Institutional Racism and Inequality in Canadian Schools: Part 1 of 3

 

Charles Ungerleider, Professor Emeritus, The University of British Columbia

[permission to reproduce granted if authorship is acknowledged]

Trustees in the Los Angeles Unified School District (LAUSD) voted unanimously to make completion of an Ethnic Studies class a high school graduation requirement by the 2023-2024 school year. In addition to the course requirement, the motion approved by the School District made the Superintendent of Schools responsible for ensuring support for educators to integrate Ethnic Studies into the Pre-K to Grade 8 curriculum. 

The decision will affect many students.  LAUSD, the second largest school district in the United States, serves more than 600,000 students, about the same number of students as attend public schools in British Columbia or maybe a few more.

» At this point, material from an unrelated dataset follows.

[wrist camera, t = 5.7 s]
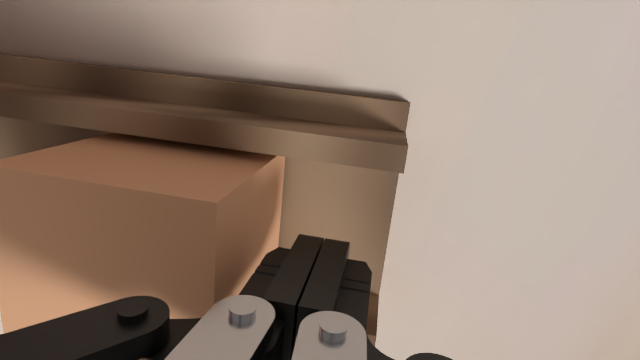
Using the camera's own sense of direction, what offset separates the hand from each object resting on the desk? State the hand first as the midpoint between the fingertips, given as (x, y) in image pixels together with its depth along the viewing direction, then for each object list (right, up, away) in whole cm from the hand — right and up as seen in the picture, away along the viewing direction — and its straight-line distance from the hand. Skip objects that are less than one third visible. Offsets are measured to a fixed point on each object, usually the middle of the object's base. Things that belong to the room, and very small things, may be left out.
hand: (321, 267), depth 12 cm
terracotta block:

The trustee who introduced the motion said “. . . recent protests calling for equality across the nation have shown us the value in education in dismantling institutionalized racism and inequity.” She also said, “The majority of the students we serve in L.A. Unified are Black and Latino, and it’s important for them to learn about their history and see themselves reflected in our curricula.”

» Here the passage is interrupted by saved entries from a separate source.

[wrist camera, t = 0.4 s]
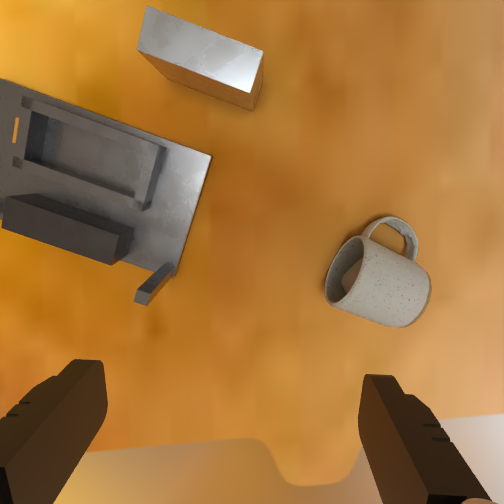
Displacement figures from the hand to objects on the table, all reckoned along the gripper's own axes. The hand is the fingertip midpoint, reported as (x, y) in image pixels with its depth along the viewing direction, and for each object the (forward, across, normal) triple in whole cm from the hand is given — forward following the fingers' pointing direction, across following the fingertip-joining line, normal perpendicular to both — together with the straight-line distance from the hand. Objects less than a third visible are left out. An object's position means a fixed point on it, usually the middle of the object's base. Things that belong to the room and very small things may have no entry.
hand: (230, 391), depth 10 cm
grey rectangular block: (+26, +4, -15) cm, 30 cm away
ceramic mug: (+26, -13, +4) cm, 30 cm away
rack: (+26, +17, -4) cm, 31 cm away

There is much to applaud in the decision of LAUSD. Infusing the curriculum with what LAUSD calls ethnic studies will ensure that the subject matter becomes part of the course of study rather than an add-on. In assigning responsibility to the Superintendent for ensuring teachers have the needed support sends a signal. Educators need assistance in learning how to teach about the history and contributions of the groups who have suffered from institutionalized racism and inequity. It is one thing to include a body of material in the curriculum, but something entirely different when it comes to teaching about it without perpetuating racist stereotypes and stigmatizing the people whose history and accomplishments are being taught.

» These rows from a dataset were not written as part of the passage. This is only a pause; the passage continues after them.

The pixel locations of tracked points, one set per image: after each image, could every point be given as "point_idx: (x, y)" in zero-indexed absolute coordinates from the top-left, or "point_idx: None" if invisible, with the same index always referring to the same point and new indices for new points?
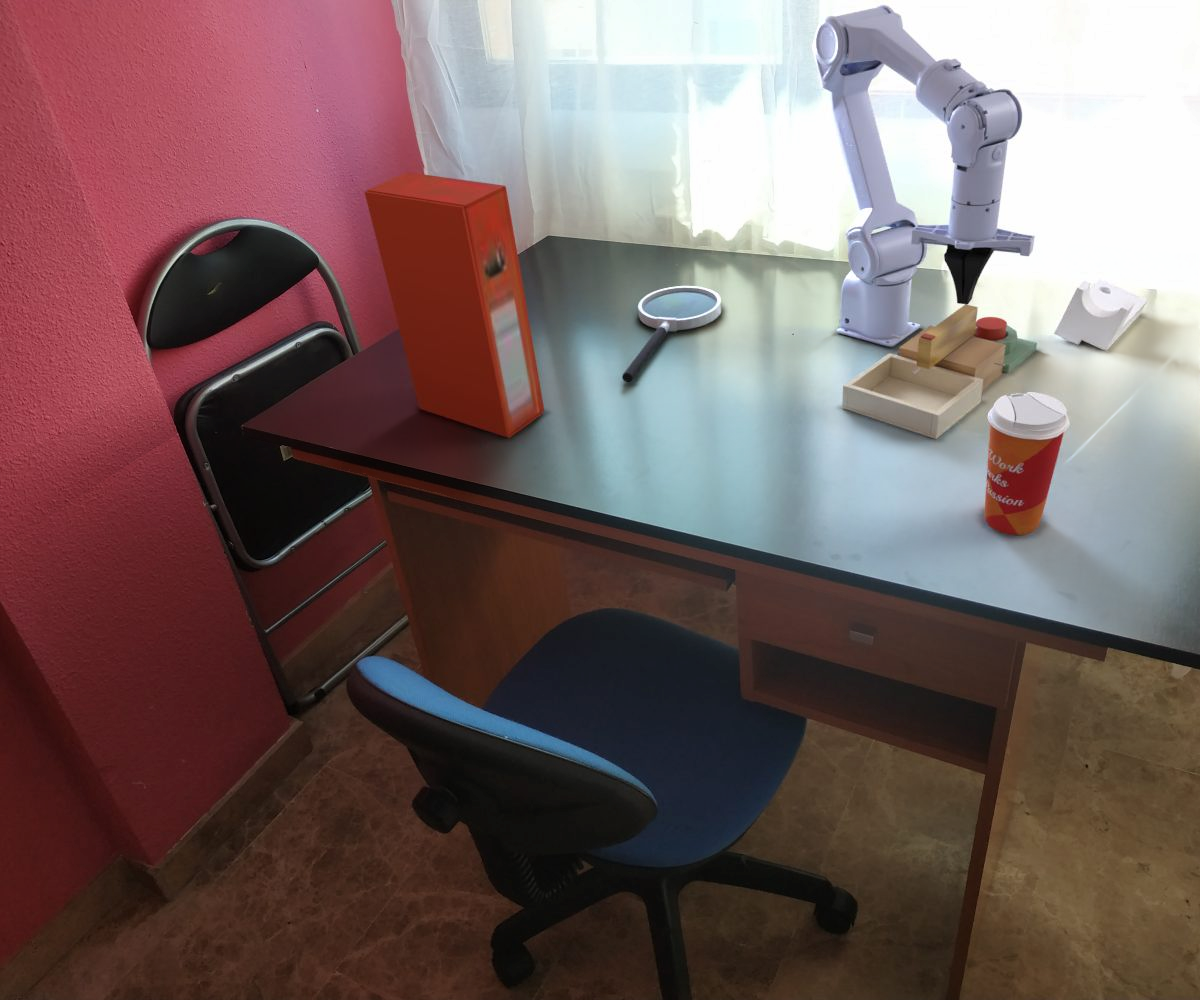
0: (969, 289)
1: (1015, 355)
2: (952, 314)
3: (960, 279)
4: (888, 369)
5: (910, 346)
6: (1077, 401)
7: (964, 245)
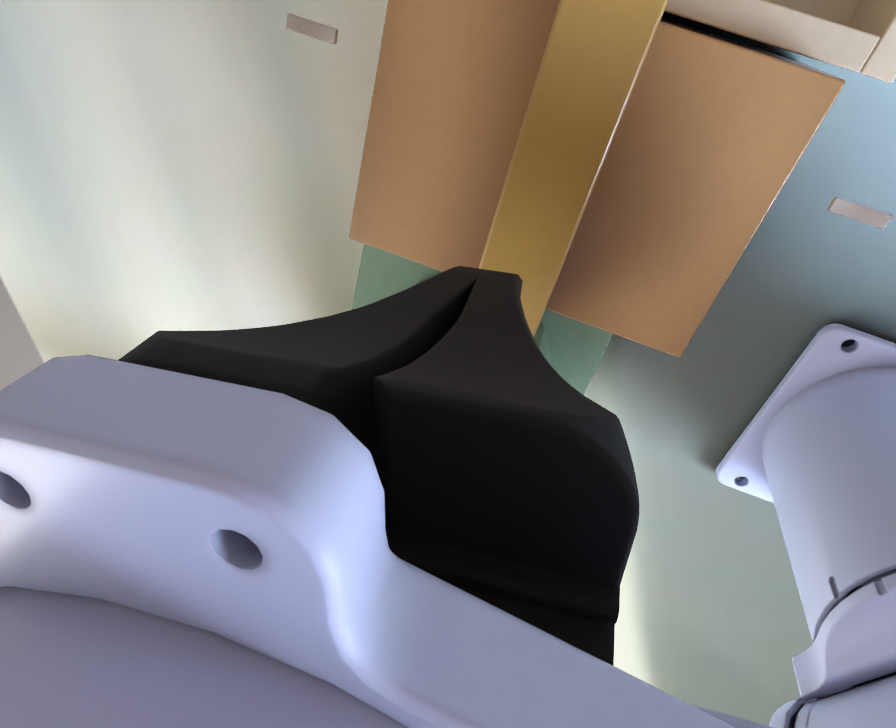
0: (411, 288)
1: (369, 297)
2: (556, 263)
3: (466, 328)
4: (869, 14)
5: (773, 109)
6: (142, 72)
7: (79, 425)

One could ask why a special motion is necessary to ensure the inclusion of this material? Why is it not already part of the curriculum being taught today? The answer is racism, the institutional exclusion, marginalization, and denigration of the groups whose history and contributions are now to be included.

There is one place I disagree with Kelly Gonez, the trustee who introduced the motion. Part of her argument was that it was important for students to learn about their history and see themselves in the curricula because Black and Latino students comprised a majority of the students in the district. I disagree. Even if there were no Latino or Black students in the district, it would be important to include knowledge of the history and contributions of Latinos and Blacks. The knowledge is important not because of their physical presence but because excluding it makes students less well educated and more likely to perpetuate institutional racism and inequality.

I raise this California initiative in my blog, which is principally about Canada, because the curricula in Canadian school jurisdictions largely ignores the history and contributions of Indigenous people and their systematic mistreatment by settlers. When Indigenous people and people of colour are included in the curriculum, they are represented in a superficial way that stereotypes them and makes them seem foreign or exotic. The exclusion and misrepresentation are manifestations of the institutional racism that pervades Canadian education.

I think referring to “ethnic studies” is also a manifestation of unconscious institutional racism. Gonez and her colleagues want to draw attention to groups that have been excluded – particularly Latino and Black Americans. But the term ethnic has negative connotation. At worst it is often taken to mean racial, tribal, or folkloric. At best, it is taken to mean cultural.

Using the term ethnic, as Gonez does, unintentionally implies that there are traits or cultural practices that are the essence of the people to whom the term is applied. This inadvertently ignores the diversity among the individuals who may choose to identify with the group to which reference is being made.

Speaking about curricular inclusion requires serious, continuing, and difficult conversations that are just getting started in the Canadian context. But eliminating institutionalized racism does not begin and end with curricular inclusion. There are other features of the system that need to be addressed. From school entry to graduation, there are structures, practices, and assumptions that need examination and change.